Vance later said that the first example in his post (the first source)
was written incorrectly. That is, that it was actually thread-safe
when the intent was the opposite. He meant to leave off the volatile
modifier.
 
B

Brian Gideon

Thanks Ignacio ... actually I made a mistake in the declaration. The private
field "resource" should have been declared volatile:

private static volatile object resource;

this would ensure that if one thread begins writing to "resource" any other
thread is blocked from reading it until the write operation is complete ...
correct?

Chris,

The volatile keyword wouldn't have made it anymore thread-safe. It
still requires that second check, hence the name double-checked
locking.
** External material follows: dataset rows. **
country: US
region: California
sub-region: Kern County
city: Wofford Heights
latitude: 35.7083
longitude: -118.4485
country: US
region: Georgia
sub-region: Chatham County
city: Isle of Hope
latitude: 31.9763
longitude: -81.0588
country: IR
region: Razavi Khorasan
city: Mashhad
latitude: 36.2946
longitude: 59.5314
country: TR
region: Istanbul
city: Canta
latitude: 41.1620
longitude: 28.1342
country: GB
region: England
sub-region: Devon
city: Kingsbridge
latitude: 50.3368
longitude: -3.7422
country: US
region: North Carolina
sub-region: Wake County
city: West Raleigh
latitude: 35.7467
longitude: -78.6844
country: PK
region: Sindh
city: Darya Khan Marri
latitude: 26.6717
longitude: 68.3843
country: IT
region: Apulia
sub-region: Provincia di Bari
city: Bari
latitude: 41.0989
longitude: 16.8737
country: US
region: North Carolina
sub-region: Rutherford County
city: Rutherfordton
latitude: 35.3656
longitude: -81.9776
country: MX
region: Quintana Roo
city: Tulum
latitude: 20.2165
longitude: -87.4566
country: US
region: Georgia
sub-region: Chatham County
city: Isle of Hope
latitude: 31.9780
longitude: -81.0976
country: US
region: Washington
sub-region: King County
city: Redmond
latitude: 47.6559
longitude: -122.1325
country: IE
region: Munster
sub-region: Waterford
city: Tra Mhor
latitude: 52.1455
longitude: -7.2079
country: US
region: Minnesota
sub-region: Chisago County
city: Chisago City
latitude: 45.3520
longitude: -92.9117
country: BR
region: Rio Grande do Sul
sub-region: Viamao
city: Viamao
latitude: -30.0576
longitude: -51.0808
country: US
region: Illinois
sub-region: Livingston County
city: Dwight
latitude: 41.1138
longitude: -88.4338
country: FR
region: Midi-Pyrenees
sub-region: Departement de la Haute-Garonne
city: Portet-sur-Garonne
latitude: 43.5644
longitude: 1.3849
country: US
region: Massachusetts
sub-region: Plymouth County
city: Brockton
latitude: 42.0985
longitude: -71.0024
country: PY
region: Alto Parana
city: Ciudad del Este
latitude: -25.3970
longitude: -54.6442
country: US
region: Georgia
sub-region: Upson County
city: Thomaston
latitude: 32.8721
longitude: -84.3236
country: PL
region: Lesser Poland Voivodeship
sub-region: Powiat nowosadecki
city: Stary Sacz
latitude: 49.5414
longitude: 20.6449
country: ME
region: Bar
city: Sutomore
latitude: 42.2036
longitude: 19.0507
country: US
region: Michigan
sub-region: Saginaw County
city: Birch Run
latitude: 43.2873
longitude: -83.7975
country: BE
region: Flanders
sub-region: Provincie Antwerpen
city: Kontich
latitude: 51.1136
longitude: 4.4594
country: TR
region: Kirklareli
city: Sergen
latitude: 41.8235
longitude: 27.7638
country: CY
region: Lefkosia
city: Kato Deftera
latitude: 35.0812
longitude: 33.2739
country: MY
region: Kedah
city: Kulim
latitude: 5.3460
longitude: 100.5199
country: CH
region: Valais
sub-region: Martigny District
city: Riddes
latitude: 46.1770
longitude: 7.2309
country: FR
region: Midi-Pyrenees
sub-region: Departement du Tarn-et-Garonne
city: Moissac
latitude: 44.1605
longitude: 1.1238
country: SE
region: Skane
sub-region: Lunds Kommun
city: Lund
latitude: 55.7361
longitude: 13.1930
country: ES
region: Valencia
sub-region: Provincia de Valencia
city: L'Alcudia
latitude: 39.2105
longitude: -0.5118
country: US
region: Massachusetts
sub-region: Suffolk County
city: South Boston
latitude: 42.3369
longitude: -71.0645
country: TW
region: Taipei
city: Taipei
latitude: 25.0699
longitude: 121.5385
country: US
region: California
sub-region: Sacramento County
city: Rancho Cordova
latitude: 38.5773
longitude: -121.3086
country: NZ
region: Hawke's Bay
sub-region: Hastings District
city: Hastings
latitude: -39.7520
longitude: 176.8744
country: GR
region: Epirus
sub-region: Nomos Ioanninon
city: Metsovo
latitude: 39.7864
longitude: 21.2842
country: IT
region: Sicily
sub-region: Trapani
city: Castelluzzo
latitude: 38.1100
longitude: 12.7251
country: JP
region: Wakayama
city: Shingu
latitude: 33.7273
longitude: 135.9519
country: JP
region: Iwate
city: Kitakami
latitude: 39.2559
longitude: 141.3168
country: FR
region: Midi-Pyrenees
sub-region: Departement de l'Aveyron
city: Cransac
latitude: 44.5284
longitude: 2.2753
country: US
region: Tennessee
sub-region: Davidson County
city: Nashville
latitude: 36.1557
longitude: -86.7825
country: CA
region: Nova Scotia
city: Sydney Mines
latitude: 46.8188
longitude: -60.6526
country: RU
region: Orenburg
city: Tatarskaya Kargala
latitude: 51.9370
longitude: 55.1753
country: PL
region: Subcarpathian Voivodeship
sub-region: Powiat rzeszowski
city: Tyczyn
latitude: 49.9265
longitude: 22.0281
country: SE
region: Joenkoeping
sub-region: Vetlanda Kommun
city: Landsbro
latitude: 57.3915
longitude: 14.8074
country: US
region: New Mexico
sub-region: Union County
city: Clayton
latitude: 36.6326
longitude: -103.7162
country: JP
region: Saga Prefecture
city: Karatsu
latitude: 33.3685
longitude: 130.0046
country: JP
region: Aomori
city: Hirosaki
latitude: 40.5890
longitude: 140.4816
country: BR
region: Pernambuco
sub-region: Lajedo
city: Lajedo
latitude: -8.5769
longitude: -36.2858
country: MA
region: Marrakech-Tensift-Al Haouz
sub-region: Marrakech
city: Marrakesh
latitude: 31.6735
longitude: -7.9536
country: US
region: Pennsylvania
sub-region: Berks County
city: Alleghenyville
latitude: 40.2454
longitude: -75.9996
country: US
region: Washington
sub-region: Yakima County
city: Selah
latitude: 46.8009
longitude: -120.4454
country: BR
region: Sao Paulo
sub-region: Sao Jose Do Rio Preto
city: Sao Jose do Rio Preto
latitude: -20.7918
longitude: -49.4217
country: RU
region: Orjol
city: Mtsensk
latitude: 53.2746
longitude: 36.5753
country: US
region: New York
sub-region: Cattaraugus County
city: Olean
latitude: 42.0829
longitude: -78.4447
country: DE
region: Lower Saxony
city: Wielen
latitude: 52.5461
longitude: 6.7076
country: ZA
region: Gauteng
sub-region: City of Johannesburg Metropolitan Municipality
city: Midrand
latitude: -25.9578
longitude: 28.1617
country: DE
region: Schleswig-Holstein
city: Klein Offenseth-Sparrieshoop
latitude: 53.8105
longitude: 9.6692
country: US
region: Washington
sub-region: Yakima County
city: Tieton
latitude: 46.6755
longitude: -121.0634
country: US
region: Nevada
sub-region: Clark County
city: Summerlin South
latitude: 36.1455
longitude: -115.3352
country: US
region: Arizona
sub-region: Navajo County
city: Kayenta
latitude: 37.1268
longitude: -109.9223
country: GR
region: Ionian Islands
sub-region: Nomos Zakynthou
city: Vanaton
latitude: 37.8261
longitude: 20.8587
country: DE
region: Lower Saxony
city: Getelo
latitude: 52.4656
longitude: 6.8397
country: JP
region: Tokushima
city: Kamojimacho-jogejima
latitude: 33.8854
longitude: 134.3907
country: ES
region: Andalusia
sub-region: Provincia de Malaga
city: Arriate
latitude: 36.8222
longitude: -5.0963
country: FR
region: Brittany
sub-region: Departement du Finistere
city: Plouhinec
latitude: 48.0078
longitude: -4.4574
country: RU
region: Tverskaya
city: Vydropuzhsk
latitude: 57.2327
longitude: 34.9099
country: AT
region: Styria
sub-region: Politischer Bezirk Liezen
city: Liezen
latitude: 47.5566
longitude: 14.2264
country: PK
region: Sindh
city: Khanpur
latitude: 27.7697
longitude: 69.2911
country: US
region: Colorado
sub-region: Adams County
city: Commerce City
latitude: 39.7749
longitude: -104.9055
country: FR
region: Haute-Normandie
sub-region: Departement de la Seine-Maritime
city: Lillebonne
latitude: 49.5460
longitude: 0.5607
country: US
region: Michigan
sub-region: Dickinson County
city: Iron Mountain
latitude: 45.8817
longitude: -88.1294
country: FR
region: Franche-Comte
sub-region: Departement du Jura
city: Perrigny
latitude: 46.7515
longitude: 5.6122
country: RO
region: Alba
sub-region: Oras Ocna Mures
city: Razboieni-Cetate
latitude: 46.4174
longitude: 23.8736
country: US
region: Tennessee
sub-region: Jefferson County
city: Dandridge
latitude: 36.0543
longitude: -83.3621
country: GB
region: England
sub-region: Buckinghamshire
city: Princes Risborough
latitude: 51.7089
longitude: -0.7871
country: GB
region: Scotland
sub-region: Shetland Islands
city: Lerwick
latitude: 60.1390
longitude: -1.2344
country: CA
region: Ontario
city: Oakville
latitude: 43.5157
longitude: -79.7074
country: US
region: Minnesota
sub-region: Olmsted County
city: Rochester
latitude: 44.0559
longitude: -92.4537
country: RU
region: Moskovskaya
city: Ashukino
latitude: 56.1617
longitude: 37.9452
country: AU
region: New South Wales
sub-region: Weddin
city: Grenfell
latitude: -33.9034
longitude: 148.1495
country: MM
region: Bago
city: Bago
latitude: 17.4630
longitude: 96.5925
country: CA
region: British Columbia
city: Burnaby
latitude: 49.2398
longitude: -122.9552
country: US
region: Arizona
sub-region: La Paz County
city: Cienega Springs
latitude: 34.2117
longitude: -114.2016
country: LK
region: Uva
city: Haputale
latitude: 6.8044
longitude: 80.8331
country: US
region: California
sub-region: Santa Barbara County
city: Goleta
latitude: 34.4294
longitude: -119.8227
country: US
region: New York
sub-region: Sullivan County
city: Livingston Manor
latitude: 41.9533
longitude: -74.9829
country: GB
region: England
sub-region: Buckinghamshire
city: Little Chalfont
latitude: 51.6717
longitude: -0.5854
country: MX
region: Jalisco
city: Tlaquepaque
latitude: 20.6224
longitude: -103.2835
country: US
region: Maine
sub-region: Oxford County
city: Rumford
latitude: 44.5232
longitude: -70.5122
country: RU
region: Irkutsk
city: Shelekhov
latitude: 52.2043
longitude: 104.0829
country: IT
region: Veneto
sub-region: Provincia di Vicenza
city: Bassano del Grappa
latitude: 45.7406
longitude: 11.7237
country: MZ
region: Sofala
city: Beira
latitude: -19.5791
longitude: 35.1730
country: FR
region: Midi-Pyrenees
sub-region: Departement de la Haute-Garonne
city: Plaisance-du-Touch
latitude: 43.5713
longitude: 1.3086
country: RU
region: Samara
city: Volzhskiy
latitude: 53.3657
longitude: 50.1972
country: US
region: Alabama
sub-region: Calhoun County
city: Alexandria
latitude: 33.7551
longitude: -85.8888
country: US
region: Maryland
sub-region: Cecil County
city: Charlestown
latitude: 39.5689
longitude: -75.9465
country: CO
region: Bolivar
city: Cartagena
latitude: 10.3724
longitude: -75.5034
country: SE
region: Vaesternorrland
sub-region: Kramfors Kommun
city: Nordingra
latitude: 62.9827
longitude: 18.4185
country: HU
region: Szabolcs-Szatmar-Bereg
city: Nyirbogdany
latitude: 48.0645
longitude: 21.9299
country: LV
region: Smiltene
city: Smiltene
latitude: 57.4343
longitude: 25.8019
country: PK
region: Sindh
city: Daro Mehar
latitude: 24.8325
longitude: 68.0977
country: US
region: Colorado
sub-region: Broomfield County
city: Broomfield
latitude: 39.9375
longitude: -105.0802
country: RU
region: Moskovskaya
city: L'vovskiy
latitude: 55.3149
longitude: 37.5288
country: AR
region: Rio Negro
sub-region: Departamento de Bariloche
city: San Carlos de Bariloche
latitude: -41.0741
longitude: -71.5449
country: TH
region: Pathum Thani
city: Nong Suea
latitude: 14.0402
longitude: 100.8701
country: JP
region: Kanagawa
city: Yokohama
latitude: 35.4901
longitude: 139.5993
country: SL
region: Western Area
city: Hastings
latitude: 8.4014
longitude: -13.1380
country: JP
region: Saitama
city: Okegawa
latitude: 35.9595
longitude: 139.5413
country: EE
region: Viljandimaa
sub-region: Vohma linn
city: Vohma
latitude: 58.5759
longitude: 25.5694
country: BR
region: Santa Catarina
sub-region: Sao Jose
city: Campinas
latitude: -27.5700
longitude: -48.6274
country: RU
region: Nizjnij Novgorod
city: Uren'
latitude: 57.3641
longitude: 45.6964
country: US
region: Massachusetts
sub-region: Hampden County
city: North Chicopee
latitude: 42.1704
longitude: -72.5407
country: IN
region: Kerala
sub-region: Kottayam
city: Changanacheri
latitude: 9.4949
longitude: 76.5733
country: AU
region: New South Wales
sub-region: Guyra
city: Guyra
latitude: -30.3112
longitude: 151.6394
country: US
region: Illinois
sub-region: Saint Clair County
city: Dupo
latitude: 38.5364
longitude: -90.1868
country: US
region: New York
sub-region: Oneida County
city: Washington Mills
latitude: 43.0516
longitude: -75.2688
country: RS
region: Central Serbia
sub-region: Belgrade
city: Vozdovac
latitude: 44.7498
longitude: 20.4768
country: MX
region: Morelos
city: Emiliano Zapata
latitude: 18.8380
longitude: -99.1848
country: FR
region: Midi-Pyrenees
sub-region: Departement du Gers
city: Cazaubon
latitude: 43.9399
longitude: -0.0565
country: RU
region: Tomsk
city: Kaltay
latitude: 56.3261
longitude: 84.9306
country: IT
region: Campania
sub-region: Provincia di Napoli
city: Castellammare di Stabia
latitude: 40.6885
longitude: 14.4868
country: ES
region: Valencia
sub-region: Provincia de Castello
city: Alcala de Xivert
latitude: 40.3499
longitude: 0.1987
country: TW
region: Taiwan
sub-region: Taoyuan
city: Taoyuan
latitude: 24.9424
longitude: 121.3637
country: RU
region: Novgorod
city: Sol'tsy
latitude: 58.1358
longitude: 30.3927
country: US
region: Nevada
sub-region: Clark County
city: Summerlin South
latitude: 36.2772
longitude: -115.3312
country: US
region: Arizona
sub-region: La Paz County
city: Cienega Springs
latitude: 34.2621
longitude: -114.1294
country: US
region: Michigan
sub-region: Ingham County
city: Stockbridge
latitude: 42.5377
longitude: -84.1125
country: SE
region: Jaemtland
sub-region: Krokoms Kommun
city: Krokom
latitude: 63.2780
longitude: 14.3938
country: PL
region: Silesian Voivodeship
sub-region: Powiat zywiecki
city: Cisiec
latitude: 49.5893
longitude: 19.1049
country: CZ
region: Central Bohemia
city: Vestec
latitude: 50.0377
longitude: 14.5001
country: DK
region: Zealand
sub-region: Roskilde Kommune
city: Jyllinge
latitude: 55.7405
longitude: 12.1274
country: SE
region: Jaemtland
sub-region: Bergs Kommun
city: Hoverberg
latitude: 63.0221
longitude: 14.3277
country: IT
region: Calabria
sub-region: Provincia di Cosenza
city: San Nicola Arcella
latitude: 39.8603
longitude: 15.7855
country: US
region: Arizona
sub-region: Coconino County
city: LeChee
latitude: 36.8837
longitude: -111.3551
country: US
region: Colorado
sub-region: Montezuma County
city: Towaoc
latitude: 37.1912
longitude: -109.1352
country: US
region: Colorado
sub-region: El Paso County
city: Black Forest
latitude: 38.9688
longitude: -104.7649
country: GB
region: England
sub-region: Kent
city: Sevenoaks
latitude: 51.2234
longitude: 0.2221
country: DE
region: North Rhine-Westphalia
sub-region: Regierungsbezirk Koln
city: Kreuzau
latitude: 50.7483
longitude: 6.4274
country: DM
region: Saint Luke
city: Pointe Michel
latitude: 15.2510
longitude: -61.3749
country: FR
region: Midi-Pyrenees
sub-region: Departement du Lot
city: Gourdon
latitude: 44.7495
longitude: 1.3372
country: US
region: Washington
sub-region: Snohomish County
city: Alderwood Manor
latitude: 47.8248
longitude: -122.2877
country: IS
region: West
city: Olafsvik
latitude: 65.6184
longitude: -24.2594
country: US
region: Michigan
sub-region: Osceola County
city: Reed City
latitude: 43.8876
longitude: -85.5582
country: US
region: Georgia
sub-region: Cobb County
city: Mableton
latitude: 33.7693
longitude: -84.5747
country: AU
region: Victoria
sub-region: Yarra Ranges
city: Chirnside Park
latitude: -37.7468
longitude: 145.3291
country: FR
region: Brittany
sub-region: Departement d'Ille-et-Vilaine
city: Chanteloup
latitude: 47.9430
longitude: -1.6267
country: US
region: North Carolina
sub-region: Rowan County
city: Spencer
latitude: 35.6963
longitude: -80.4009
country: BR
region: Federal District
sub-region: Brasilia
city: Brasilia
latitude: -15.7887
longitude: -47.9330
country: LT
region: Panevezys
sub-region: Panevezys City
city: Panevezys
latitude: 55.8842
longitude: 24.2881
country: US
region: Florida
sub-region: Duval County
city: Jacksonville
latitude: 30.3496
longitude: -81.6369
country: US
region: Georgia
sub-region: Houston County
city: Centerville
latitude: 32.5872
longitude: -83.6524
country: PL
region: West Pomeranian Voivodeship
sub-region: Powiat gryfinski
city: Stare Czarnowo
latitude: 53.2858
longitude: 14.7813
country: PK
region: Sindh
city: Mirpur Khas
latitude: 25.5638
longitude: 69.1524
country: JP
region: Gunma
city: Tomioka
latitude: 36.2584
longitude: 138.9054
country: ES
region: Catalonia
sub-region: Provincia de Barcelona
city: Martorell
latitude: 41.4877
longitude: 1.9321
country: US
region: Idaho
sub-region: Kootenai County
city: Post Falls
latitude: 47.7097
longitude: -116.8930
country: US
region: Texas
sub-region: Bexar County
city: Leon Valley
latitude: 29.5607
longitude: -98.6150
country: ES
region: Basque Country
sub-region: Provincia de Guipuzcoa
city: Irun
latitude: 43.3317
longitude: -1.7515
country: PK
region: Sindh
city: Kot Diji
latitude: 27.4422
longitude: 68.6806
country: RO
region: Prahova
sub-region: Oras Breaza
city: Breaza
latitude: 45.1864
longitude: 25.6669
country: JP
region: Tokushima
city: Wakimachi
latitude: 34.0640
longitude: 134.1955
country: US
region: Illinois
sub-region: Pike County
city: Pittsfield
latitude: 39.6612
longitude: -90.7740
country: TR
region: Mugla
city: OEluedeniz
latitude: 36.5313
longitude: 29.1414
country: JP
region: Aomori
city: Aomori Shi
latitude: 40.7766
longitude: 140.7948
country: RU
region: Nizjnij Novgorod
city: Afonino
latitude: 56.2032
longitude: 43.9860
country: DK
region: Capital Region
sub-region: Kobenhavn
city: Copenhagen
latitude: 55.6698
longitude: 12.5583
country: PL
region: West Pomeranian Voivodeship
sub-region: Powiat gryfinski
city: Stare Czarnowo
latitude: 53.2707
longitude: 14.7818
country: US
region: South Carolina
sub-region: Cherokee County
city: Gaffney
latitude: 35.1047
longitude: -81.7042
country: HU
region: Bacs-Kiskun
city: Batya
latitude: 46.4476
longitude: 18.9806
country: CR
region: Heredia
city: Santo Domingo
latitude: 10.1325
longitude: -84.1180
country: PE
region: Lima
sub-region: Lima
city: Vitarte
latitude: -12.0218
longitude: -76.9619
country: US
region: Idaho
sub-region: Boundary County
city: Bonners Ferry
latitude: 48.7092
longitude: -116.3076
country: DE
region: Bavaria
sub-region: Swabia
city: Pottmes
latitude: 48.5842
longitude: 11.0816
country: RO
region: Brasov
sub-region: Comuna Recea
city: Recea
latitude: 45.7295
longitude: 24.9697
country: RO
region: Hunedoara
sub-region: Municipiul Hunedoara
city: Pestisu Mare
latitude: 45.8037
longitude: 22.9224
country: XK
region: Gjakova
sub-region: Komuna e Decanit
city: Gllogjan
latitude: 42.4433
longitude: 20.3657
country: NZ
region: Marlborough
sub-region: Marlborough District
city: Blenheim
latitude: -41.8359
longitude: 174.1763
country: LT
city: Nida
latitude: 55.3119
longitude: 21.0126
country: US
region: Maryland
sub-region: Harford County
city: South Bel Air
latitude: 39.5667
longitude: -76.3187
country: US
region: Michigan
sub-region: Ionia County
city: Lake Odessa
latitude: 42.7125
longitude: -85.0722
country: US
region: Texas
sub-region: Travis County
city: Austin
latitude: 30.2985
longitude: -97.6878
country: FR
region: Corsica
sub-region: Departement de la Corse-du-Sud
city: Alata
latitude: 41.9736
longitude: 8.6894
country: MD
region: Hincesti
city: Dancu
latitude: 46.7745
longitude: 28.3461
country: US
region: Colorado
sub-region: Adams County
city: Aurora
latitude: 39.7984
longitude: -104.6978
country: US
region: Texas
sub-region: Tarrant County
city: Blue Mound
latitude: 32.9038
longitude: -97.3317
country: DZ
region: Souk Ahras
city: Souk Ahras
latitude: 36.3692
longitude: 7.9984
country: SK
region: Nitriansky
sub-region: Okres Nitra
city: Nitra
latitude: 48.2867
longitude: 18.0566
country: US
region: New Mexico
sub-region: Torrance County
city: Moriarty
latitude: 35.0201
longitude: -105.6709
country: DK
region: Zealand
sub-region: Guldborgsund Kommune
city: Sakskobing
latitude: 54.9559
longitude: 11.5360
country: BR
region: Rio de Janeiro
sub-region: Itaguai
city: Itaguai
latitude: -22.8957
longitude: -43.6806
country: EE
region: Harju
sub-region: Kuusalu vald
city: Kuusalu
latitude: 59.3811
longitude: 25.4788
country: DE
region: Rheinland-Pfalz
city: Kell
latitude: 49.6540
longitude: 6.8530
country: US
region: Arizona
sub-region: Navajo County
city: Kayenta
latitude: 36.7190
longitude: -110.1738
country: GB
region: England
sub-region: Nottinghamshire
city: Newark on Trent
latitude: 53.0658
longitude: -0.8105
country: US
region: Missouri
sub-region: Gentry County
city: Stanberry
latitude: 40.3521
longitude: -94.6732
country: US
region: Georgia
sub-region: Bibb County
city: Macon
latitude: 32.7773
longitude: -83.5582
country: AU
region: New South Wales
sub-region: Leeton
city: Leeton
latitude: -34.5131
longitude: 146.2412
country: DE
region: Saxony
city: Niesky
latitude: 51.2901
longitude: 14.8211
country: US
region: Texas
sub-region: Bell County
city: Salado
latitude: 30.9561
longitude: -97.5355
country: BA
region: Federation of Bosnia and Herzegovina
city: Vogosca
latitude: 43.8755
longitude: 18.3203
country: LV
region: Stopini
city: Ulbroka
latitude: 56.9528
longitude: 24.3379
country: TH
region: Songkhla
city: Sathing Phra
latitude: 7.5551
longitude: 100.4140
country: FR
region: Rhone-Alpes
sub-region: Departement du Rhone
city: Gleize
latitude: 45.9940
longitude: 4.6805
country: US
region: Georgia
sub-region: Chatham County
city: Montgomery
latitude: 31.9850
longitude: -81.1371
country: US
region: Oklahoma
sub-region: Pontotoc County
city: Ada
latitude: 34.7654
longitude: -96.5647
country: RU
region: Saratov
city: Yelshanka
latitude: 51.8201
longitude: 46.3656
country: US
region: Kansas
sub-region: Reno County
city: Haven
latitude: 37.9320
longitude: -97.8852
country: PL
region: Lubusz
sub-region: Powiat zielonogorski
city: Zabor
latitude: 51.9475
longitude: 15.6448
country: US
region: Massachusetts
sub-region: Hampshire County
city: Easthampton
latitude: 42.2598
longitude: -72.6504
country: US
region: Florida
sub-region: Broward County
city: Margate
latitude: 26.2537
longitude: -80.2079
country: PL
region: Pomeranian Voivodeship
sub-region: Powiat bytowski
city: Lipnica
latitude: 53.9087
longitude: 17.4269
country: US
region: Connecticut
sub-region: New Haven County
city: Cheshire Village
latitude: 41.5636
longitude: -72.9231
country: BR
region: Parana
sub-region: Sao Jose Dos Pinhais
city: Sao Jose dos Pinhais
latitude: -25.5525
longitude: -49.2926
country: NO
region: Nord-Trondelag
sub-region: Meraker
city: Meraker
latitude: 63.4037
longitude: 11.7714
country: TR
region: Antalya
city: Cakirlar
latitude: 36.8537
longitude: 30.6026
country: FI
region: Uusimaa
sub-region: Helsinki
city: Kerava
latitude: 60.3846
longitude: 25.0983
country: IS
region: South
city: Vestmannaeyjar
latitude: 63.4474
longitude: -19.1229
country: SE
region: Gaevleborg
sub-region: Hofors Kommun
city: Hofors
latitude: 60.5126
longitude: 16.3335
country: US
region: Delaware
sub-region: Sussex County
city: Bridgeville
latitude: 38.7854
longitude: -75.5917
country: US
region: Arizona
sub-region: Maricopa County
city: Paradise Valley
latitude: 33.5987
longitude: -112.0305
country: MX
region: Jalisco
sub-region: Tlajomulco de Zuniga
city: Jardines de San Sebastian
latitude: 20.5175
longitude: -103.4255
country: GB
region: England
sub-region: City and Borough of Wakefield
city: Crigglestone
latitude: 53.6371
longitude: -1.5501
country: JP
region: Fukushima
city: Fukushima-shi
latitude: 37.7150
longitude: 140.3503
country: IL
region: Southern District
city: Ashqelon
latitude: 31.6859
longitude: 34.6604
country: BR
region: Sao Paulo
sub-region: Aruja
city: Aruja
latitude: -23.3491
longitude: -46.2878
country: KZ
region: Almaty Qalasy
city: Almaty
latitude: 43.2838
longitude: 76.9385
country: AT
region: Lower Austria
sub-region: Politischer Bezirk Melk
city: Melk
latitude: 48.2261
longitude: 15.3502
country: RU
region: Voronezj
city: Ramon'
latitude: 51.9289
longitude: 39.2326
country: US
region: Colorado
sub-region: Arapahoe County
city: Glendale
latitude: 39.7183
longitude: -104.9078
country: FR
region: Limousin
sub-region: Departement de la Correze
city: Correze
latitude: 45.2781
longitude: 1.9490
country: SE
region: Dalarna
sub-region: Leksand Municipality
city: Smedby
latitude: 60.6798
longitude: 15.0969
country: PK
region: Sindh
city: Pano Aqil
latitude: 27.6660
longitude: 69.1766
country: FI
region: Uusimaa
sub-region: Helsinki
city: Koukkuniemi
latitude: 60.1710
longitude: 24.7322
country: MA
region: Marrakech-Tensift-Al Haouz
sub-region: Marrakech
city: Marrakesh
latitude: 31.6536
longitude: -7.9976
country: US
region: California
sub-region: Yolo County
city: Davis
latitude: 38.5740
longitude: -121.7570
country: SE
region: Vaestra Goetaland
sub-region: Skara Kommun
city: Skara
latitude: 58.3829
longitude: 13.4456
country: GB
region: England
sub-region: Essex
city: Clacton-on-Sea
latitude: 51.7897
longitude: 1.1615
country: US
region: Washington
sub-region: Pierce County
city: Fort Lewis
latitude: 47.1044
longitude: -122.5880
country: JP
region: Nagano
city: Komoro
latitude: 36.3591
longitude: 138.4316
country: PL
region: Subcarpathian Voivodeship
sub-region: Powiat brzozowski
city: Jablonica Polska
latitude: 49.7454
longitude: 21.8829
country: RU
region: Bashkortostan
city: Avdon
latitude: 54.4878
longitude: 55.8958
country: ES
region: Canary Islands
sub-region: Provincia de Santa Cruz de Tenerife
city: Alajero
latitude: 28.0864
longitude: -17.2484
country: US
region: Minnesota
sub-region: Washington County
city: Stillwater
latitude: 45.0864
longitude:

Personally, I avoid these lock free strategies because
they're *incredibly* difficult to get right. Just take the lock
everytime. It's easier, safer, and faster than some think.

Brian
 
B

Barry Kelly

Brian said:
Vance later said that the first example in his post (the first source)
was written incorrectly. That is, that it was actually thread-safe
when the intent was the opposite. He meant to leave off the volatile
modifier.

That makes sense. That mistake left me confused until I read more about
the issue in other sources, and made me even more suspicious of
lock-free code - even folks like Vance make mistakes in carefully
written expository articles :)

-- Barry
 
I

Ignacio Machin \( .NET/ C# MVP \)

Hi,

Brian Gideon said:
On Mar 9, 2:29 pm, "Chris Newby" <[email protected]>
The volatile keyword wouldn't have made it anymore thread-safe. It
still requires that second check, hence the name double-checked
locking. Personally, I avoid these lock free strategies because
they're *incredibly* difficult to get right. Just take the lock
everytime. It's easier, safer, and faster than some think.

I agree with you, always locking is safer and not that costly.

I do remember several threads discussing that, and somewhere I read that the
double blocking is not garanteed to work as expected.